Step 14: Painting the Hair – Portrait of Lisa

Painting the hair. The final step is to refine the hair so it supports the overall portrait without overpowering the features. Hair should be treated as masses of form, not individual strands, and integrated with attention to edges, light flow, and structure.

  1. Think in Masses, Not Strands
    • Begin by reinforcing the large shapes of the hair—group areas into light, midtone, and shadow to establish volume.
    • Avoid over-detailing too early. Hair reads more convincingly when painted in broad, directional masses.
    • Use subtle colour shifts (warm and cool tones) to suggest light bouncing within the hair, rather

than trying to replicate every hair individually.

  1. Observe the Hairline
    • The hairline, particularly when the hair is scraped back from the face, should have soft, irregular edges.
    • Avoid hard, uniform lines—real hairlines are broken, feathery, and diffuse in areas, especially around the temples, forehead, and nape.
    • Use blending, dry brush, or soft feathering to create this transition between skin and hair.
  2. Structure and Flow
    • Consider the underlying shape of the skull when modelling the hair.
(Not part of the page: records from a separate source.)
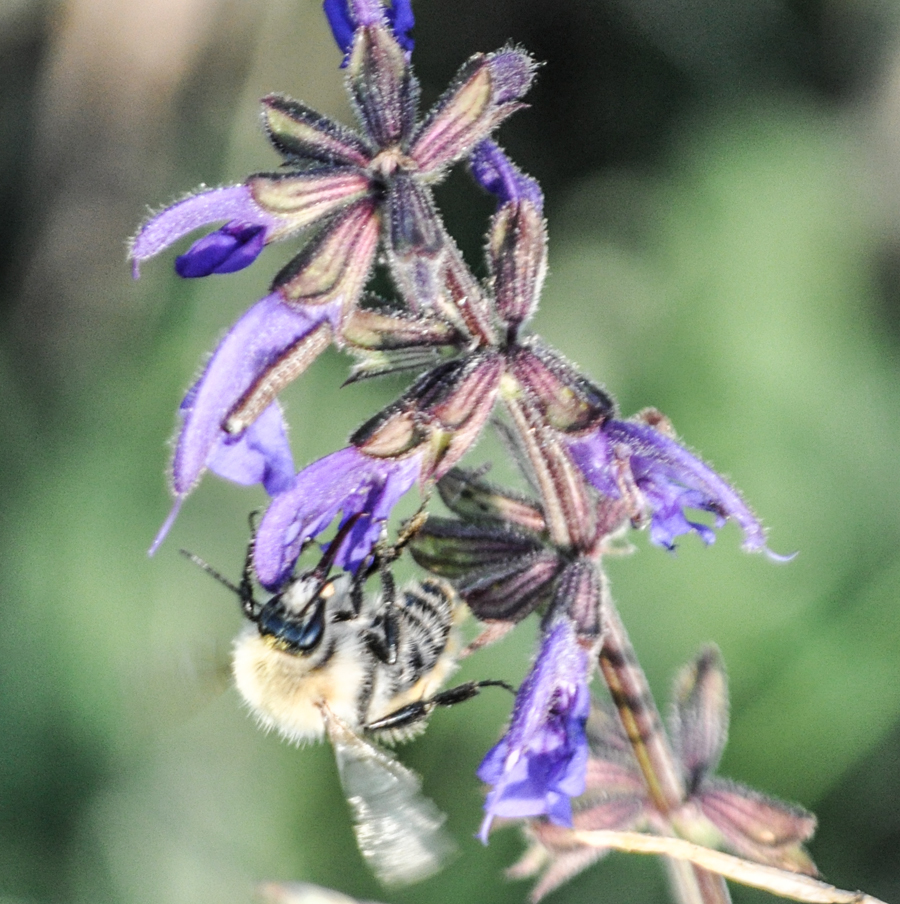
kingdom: Plantae
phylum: Tracheophyta
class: Magnoliopsida
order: Lamiales
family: Lamiaceae
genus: Salvia
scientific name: Salvia pratensis
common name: Meadow sage
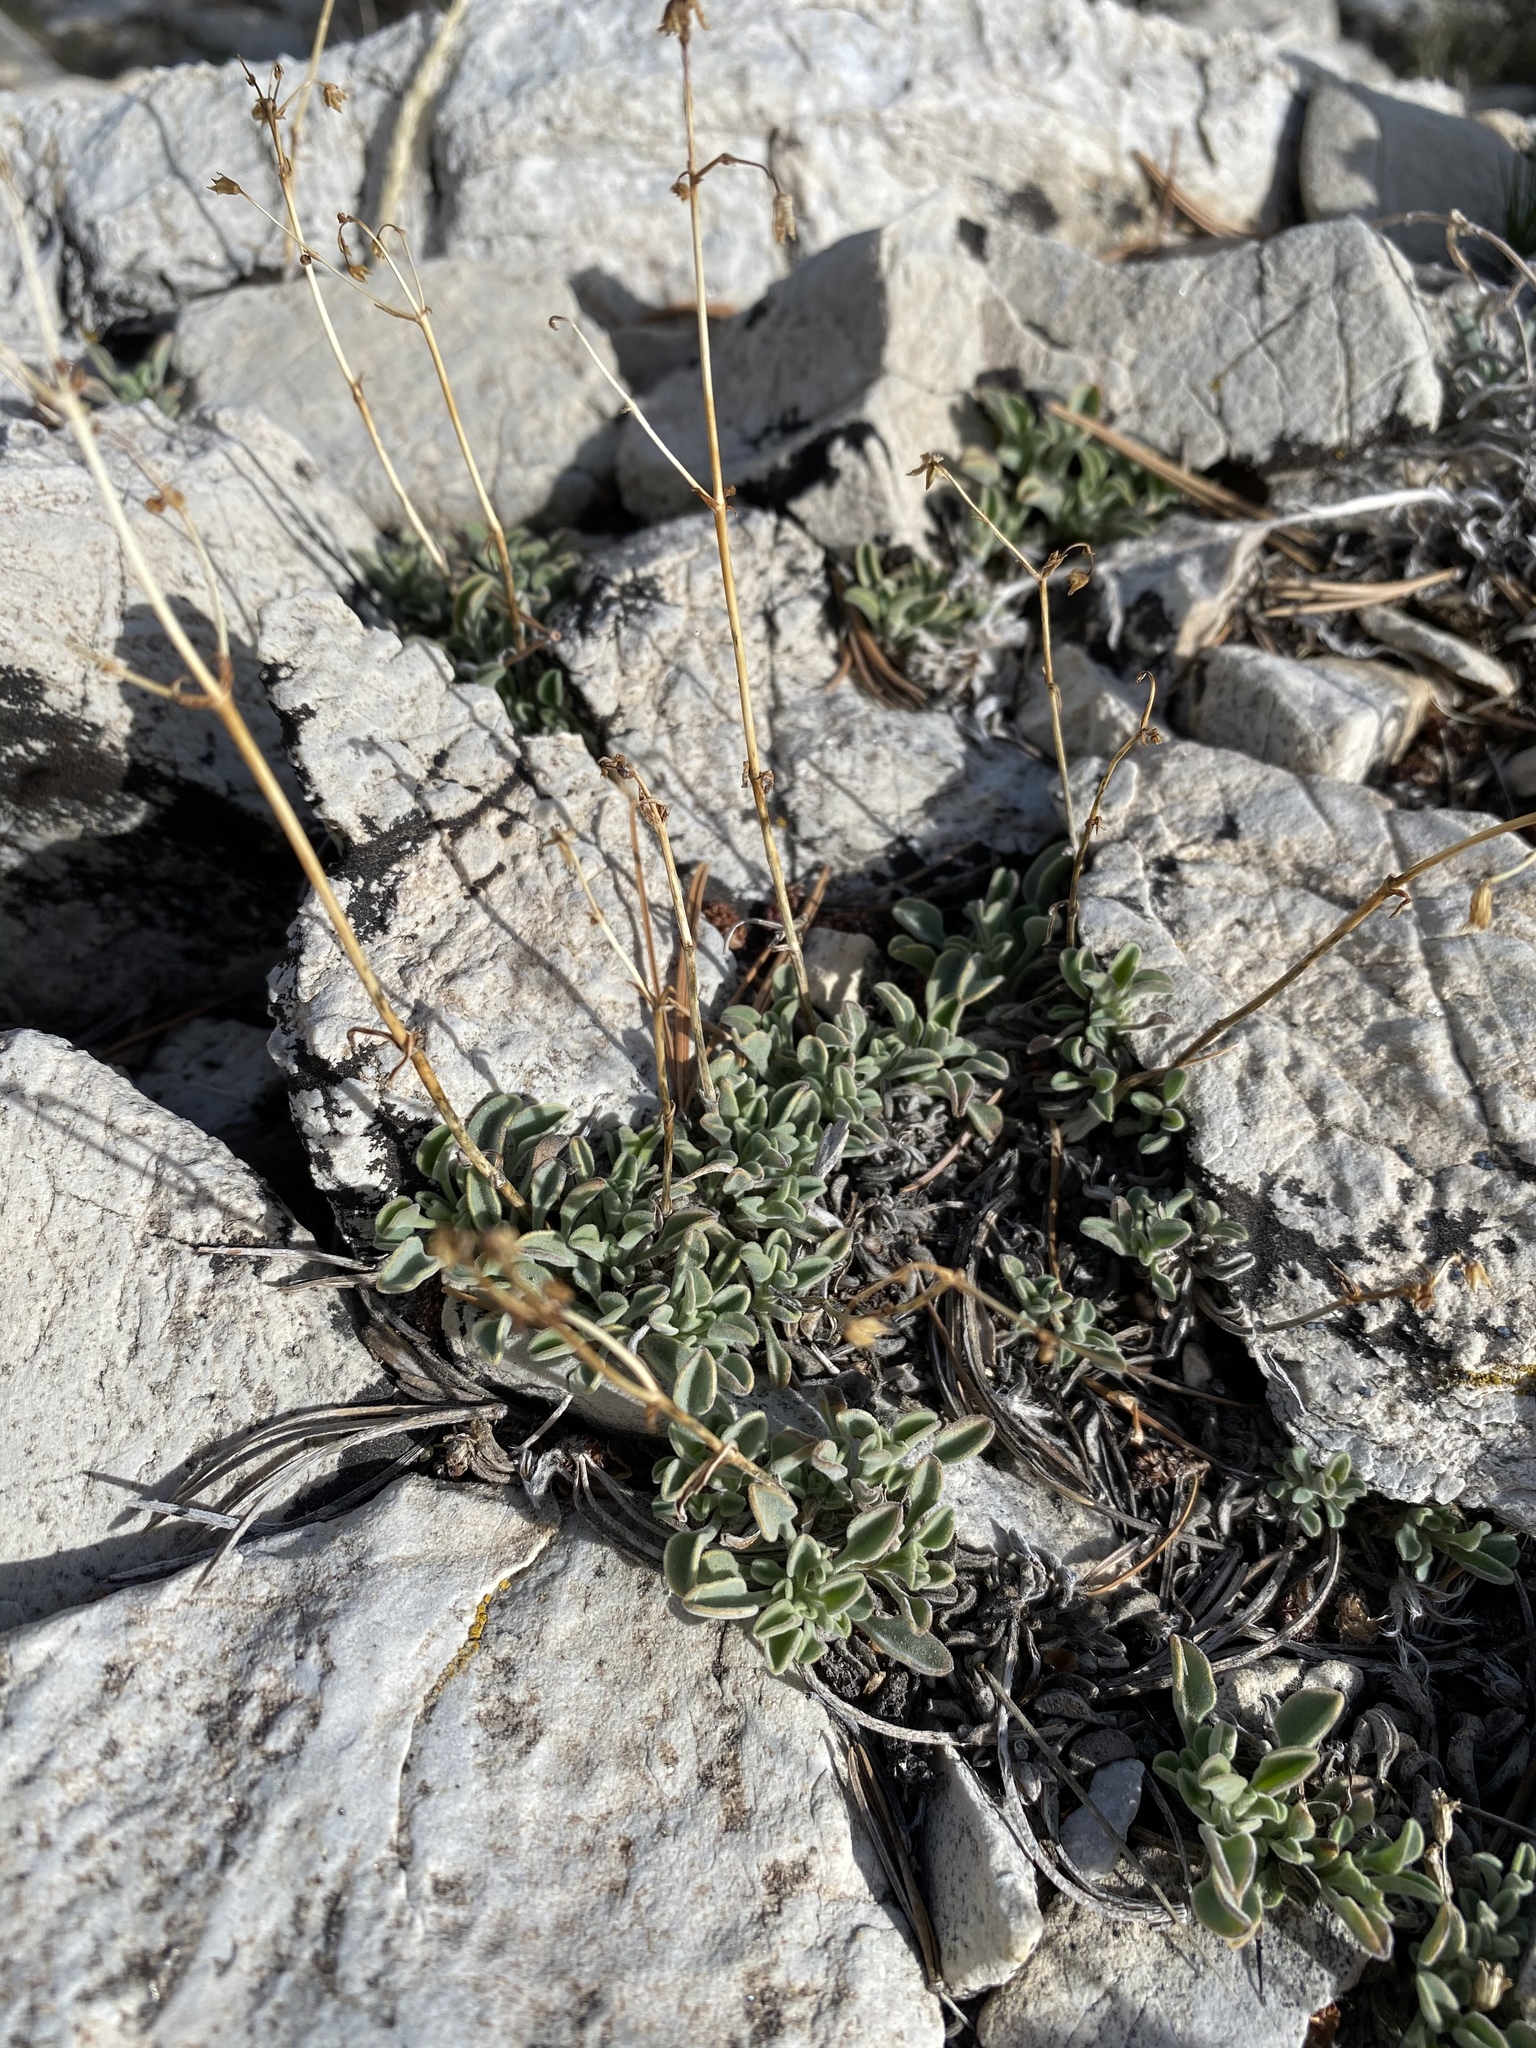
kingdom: Plantae
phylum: Tracheophyta
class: Magnoliopsida
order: Lamiales
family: Plantaginaceae
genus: Penstemon
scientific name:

It should follow the form of the head, not float separately from it.
    • Pay attention to directional flow—how the hair moves over and around the cranium. This gives a sense of natural movement and structure.
    • Highlights should follow the curvature of the form, not sit flatly on the surface.
  3. Edge Control and Final Accents
    • Use a combination of lost, soft, and sharp edges in the hair:
    o Soft edges where the hair meets the forehead, cheek, or neck.
    o Lost edges where shadow areas of the hair blend into the background.
    o Sharpened accents or highlights only where you want to draw attention or describe texture (e.g. around the crown, or a few catchlights on strands).
    • Keep the values of the hair connected to the overall lighting scenario—darker in shadow, with coherent highlight placement.

By treating the hair as a form rather than fine detail, and softening transitions at the hairline, you maintain a focus on the portrait’s structure and expression while giving the hair natural presence and realism.